800px-Movie_Trailer_Preview_ScreenI think I speak for everyone when I say I’m a little shocked that trailers aren’t the most frequently shared form of movie content. That comes from a study done by UK advertising firm Unruly Media.

So what is? Funny stuff and music videos.

The study showed the people who watched those other forms of video content (presumably after having it shared with them by a friend) were much more likely to wind up buying a ticket than if they just watched a trailer.

The lesson is remarkably simple and applies to just about all marketing: Don’t be boring. Material that defies expectations is going to not only cut through the clutter more often but also resonate more strongly and create more affinity.

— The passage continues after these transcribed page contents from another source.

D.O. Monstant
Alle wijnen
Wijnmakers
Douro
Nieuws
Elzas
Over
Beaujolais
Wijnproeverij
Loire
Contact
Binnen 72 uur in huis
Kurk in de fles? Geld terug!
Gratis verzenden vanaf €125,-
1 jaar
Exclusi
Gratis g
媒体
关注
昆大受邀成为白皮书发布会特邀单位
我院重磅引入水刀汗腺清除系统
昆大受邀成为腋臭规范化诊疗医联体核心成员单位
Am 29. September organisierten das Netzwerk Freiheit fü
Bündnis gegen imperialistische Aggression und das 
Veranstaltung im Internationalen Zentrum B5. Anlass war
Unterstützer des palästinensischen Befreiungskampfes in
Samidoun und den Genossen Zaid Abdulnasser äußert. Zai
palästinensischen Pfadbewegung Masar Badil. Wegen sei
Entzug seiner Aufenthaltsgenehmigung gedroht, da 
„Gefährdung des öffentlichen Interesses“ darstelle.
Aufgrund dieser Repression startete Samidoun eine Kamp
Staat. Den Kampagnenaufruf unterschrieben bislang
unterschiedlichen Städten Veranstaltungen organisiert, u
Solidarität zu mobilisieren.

That’s why you see more and more actual marketing and advertising trying to mimic the sort of videos that get passed around from person to person. They want their stuff to be shared and have found a way to do it.

It’s because movie trailers are commercials that they need critical reading

Samuel Adams and IndieWire has shared some thoughts he has about movie trailers. The cause for this particular editorial is the overly enthusiastic reaction by some people to the trailer for Inherent Vice, the upcoming movie from director Paul Thomas Anderson. Here’s Adams’ thesis statement:

Trailers ruin movies. Or, if “ruin” is too strong a word, they lessen the experience of watching them, the way it would if some blabbermouth friend told you a film’s plot in advance. Some trailers are more subtle about it than others, but even the best pull enticing moments out of their original context and serve them up in an appealing stew. If the trailer is a good one — by which I mean one that successfully stokes your desire to see a movie — those moments remain lodged in the back of your mind, and you can’t help but anticipate them. 

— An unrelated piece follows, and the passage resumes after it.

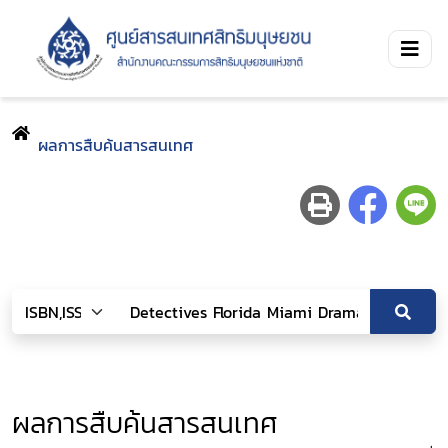
ผลการสืบค้นสารสนเทศ
ผลการสืบค้นสารสนเทศ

Now to be clear, I get where he’s coming from. Even if a trailer doesn’t spoil some sort of big surprise or lay the movie out in such broad strokes that it shows the major beats from all three acts of a movie what they contain can be considered spoilers or, at worst, unwanted glimpses at the movie.


But what he’s talking about are many of the reasons why I started writing Movie Marketing Madness all those years ago. Too many people – people who were aspiring to the role of film journalist in some manner – were just posting a trailer and saying “OMG this looks awesome” without any critical thinking behind it. What I was more interested in doing was looking at *why* the trailer was doing what it was doing.

It’s understandable that Adams is frustrated by the piling on of fanboy enthusiasm every time there’s a halfway decent trailer released. As he said, most of the time the only impact it could have is to make someone who’s already aware of and excited about a movie want to see it less. And the gushing is embarrassing to watch for anyone with a modicum of self-respect or journalistic integrity, though I’ll admit that my criticism has sometimes been swept away in a wave of “SHUT UP AND TAKE MY MONEY” excitement over how good a trailer makes the movie look.

To that end my recommendation is Adams and people like him start looking at trailers through a different lens. Yes, they are often to designed to either appeal to the elite few in a niche target audience (Inherent Vice, Scott Pilgrim Vs. The World) or a mass audience that includes the kind of people some snooty film journalists deride as mouth-breathers and who need everything laid out for them before they opt to shell out their money. The question to ask then is “Why.” Then trailers become much more interesting not for what they are but why they are that way.

It’s because there’s so much media being produced – both the promotional stuff and all the outlets that are more than happy to share it (with gusto because they want to keep the publicity pipeline flowing) that we need to turn a more critical eye to what we’re being sold. I understand where Adams is coming from. But the next step is just as important.